USAID inspector general fired
Dismissal follows warning about funding oversight
The White House fired the inspector general for the U.S. Agency for International Development on Tuesday, a U.S. official said.
It comes a day after the watchdog’s office warned that the Trump administration’s dismantling of USAID had made it all but impossible to monitor $8.2 billion in humanitarian funds.
The official, who had direct knowledge of the firing, was not authorized to comment publicly and spoke on condition of anonymity.
The White House gave no reason for the firing, the official said.

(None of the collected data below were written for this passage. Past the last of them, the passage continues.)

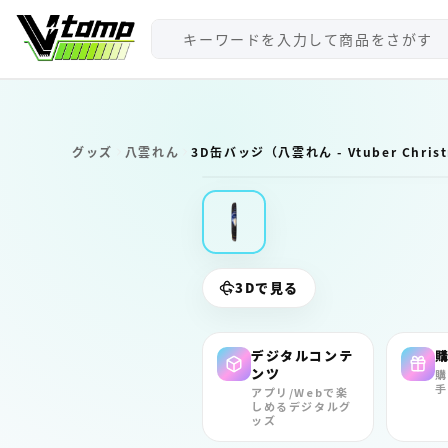
V-tamp（ブイタンプ）
グッズ
八雲れん
3D缶バッジ（八雲れん - Vtuber Christm
3Dで見る
デジタルコンテ
ンツ
購
手
アプリ/Webで楽
しめるデジタルグ
ッズ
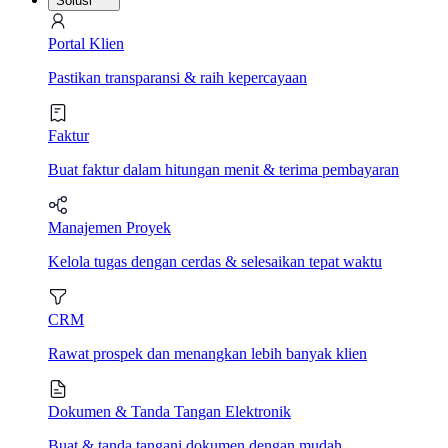
Solusi
Portal Klien
Pastikan transparansi & raih kepercayaan
Faktur
Buat faktur dalam hitungan menit & terima pembayaran
Manajemen Proyek
Kelola tugas dengan cerdas & selesaikan tepat waktu
CRM
Rawat prospek dan menangkan lebih banyak klien
Dokumen & Tanda Tangan Elektronik
Buat & tanda tangani dokumen dengan mudah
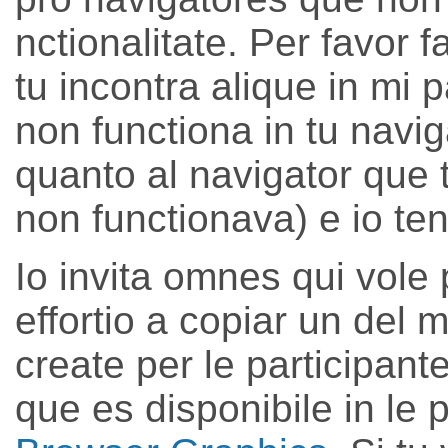
nctionalitate. Per favor 
tu incontra alique in mi
non functiona in tu navig
quanto al navigator que 
non functionava) e io ten
Io invita omnes qui vole p
effortio a copiar un del 
create per le participant
que es disponibile in le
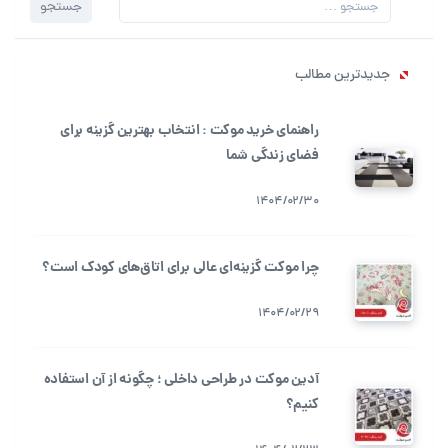
جستجو
جستجو
برای:
جدیدترین مطالب
راهنمای خرید موکت : انتخاب بهترین گزینه برای
فضای زندگی شما
1404/02/30
چرا موکت گزینه‌ای عالی برای اتاق‌های کودک است؟
1404/02/29
آدین موکت در طراحی داخلی ؛ چگونه از آن استفاده
کنیم؟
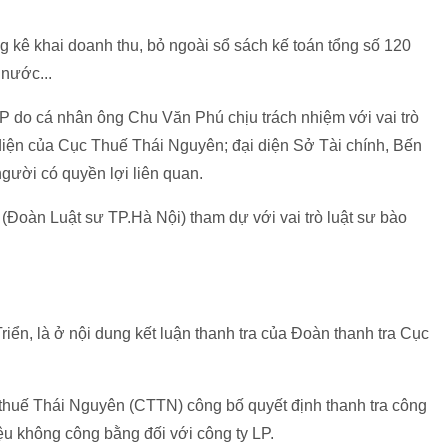
ng kê khai doanh thu, bỏ ngoài sổ sách kế toán tổng số 120
 nước...
 LP do cá nhân ông Chu Văn Phú chịu trách nhiệm với vai trò
iện của Cục Thuế Thái Nguyên; đại diện Sở Tài chính, Bến
người có quyền lợi liên quan.
(Đoàn Luật sư TP.Hà Nội) tham dự với vai trò luật sư bào
riển, là ở nội dung kết luận thanh tra của Đoàn thanh tra Cục
thuế Thái Nguyên (CTTN) công bố quyết định thanh tra công
ệu không công bằng đối với công ty LP.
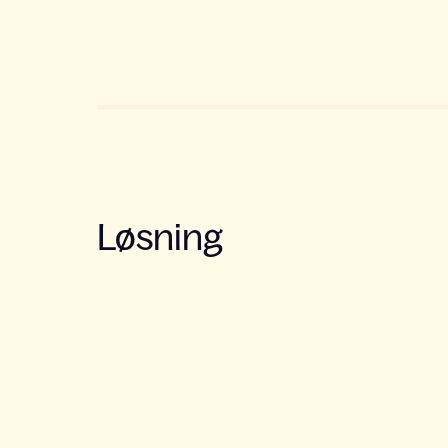
Løsning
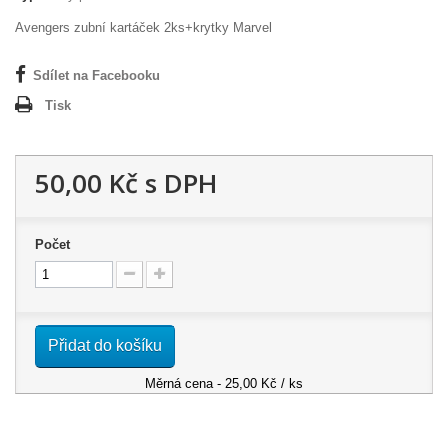
Avengers zubní kartáček 2ks+krytky Marvel
Sdílet na Facebooku
Tisk
50,00 Kč
s DPH
Počet
Přidat do košíku
Měrná cena - 25,00 Kč / ks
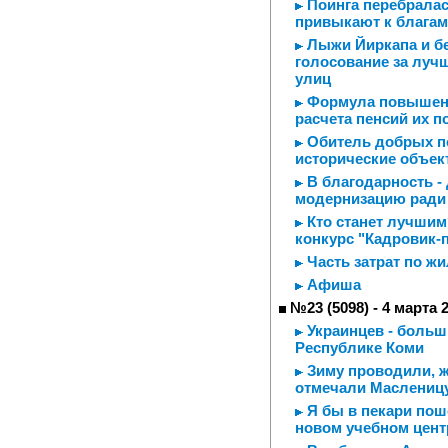
Поинга перебралас
привыкают к благам
Лыжи Йиркапа и бес
голосование за луч
улиц
Формула повышенн
расчета пенсий их 
Обитель добрых по
исторические объек
В благодарность -
модернизацию ради 
Кто станет лучшим
конкурс "Кадровик-
Часть затрат по ж
Афиша
№23 (5098) - 4 марта 
Украинцев - больш
Республике Коми
Зиму проводили, ж
отмечали Маслениц
Я бы в пекари поше
новом учебном цен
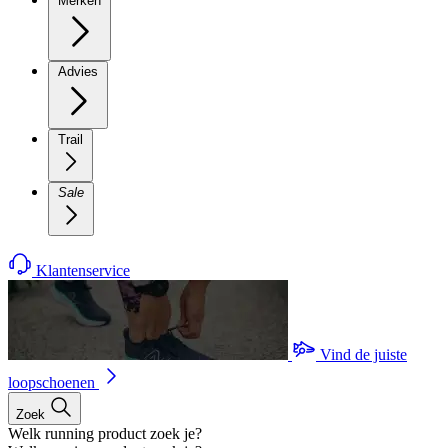
Merken
Advies
Trail
Sale
Klantenservice
Vind de juiste
loopschoenen
Zoek
Welk running product zoek je?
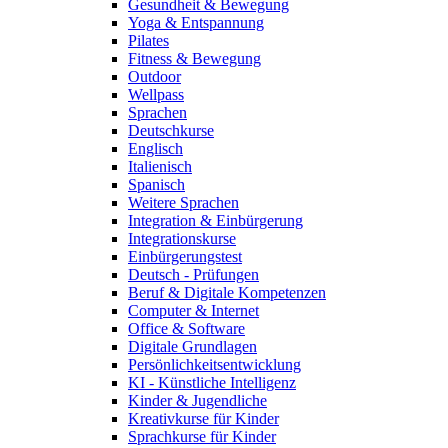
Gesundheit & Bewegung
Yoga & Entspannung
Pilates
Fitness & Bewegung
Outdoor
Wellpass
Sprachen
Deutschkurse
Englisch
Italienisch
Spanisch
Weitere Sprachen
Integration & Einbürgerung
Integrationskurse
Einbürgerungstest
Deutsch - Prüfungen
Beruf & Digitale Kompetenzen
Computer & Internet
Office & Software
Digitale Grundlagen
Persönlichkeitsentwicklung
KI - Künstliche Intelligenz
Kinder & Jugendliche
Kreativkurse für Kinder
Sprachkurse für Kinder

The dismissal was first reported by CNN.
The Trump administration’s dismantling of the U.S. Agency for International Development is stiffing American businesses on hundreds of millions of dollars in unpaid bills for work that has already been done, according to a lawsuit filed Tuesday.
The administration’s abrupt freeze on foreign aid also is forcing mass layoffs by U.S. suppliers and contractors for USAID, including 750 furloughs at one company, Washington-based Chemonics International, the lawsuit says.
“One cannot overstate the impact of that unlawful course of conduct: on businesses large and small forced to shut down their programs and let employees go; on hungry children across the globe who will go without; on populations around the world facing deadly disease; and on our constitutional order,” the U.S. businesses and organizations said.
An organization representing 170 small U.S. businesses, major suppliers, an American Jewish group aiding displaced people abroad, the American Bar Association and others joined the court challenge.
It was filed in U.S. District Court in Washington against President Donald Trump, Secretary of State Marco Rubio, acting USAID Deputy Administrator Peter Marocco, a Trump appointee who has been a central figure in hollowing out the agency, and Russell Vought, Trump’s head of the Office of Management and Budget.